そして、連合のシステムを踏み台にして、L不動産と月影証券のインセンティブが届かない「本物の国内外ファンド」へと転居(引き抜き)していく者すらいるという。だが、その話をした時の営業マンの顔を、佐藤は忘れられない。

 

『まあ、ご本人の選択ですからね。ウチは役所じゃないんで、無理な引き止めは一切できないですよ』

 

そう言って、カラカラと無邪気に笑っていたのだ。

その時、佐藤の脳裏に、1人の投資家(マーケットの捕食者)としての冷徹な視点が閃いた。

 

(……ああ、そうか。そりゃ止めねえよな。すべては「ブランディング」なんだ)

 

世界中の金融市場に対して、「ウチのボロアパートの入居者(元脱落者)は、これだけの安定した資産形成能力を持っているぞ」という生きた実績を証明し続ける。それだけで、月影証券とL不動産には世界中の金融関係からそれなりの手数料ビジネスが転がり込んでくる。つまり、このシステムに残るなら丸儲け、転籍するなら仲介手数料と広告に。辞めていく優秀なトレーダーに持たせる「こぼれ金(数億円の元手)」など、連合からすれば、極めて安上がりの手切れ金、あるいは歩く広告塔の維持費に過ぎないのだ。

 

(――それに、何よりも恐ろしいのは『データ』だ)

 

その実績あるトレーダーたちが、過去数年間にわたって「どの銘柄に、どのタイミングで、どんな心理状態で売買を執行したか」という一挙手一投足の生データが、月影証券のコアサーバーには1ミリの漏れもなく蓄積され続けている。

世間のマヌケな証券会社が持っているような、破産していく有象無象のザコトレーダーのノイズまみれのデータではない。修羅場をくぐり抜け、連合のマニュアルによって選別された「本物のサバイバーたち」の、成功と失敗の結晶のような純度100%の行動経済データだ。

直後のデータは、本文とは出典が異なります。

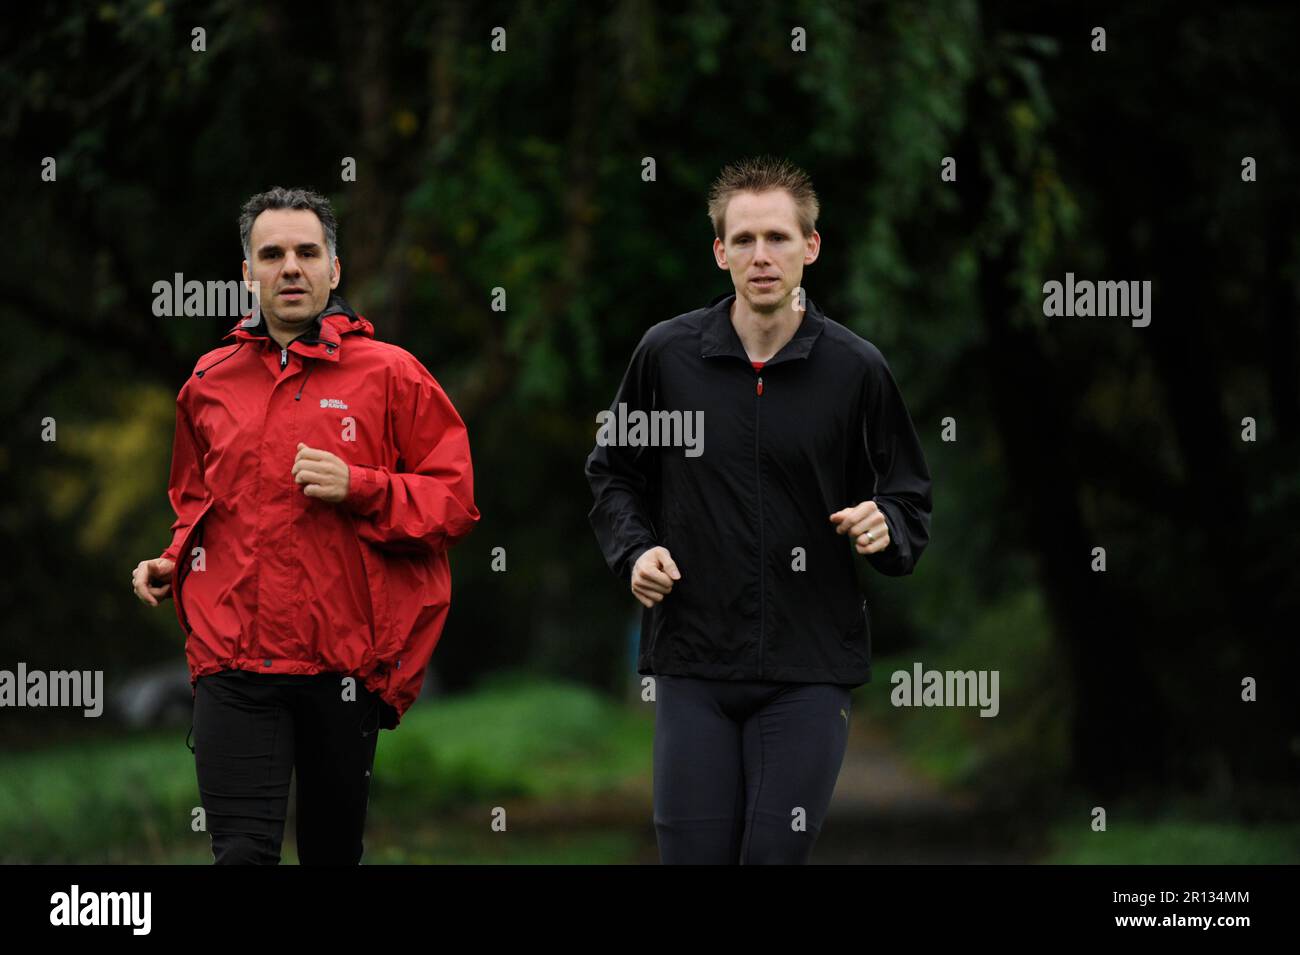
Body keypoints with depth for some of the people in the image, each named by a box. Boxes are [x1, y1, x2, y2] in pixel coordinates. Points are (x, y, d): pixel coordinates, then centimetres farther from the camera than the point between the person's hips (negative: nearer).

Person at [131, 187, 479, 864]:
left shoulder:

そのデータをもとに、月影証券はどんな「次世代の投資AI」を組み上げるか。さぞかし、大手すらひれ伏すほどの利用価値の塊だろう。

 

そこまで思考が行き着いた瞬間、佐藤の胸の奥から、言葉にならない感情がせり上がってきた。

それは、バグ・ハンターたちが霞が関の地下で浮かべたのと同じ、底知れない巨大なシステムに完全に呑み込まれた者が漏らす、乾いた笑いだった。

 

「くくく……ははは! このシステム(地獄)を設計した奴は、一体どんな脳みそをしてやがるんだ。……社会のどん底にいる弱者を保護して救済するっていう『絶対の聖義』を掲げながら、その裏で、住人という商品が出す利益を、1円残らず合法的に全額掻っ攫っていくなんてな……!」

 

モニターの明かりだけが青白く照らす石川3号の201号室で、佐藤は狂ったように笑いながら、次の取引の注文ボタン(マニュアルの歯車)を静かにクリックした。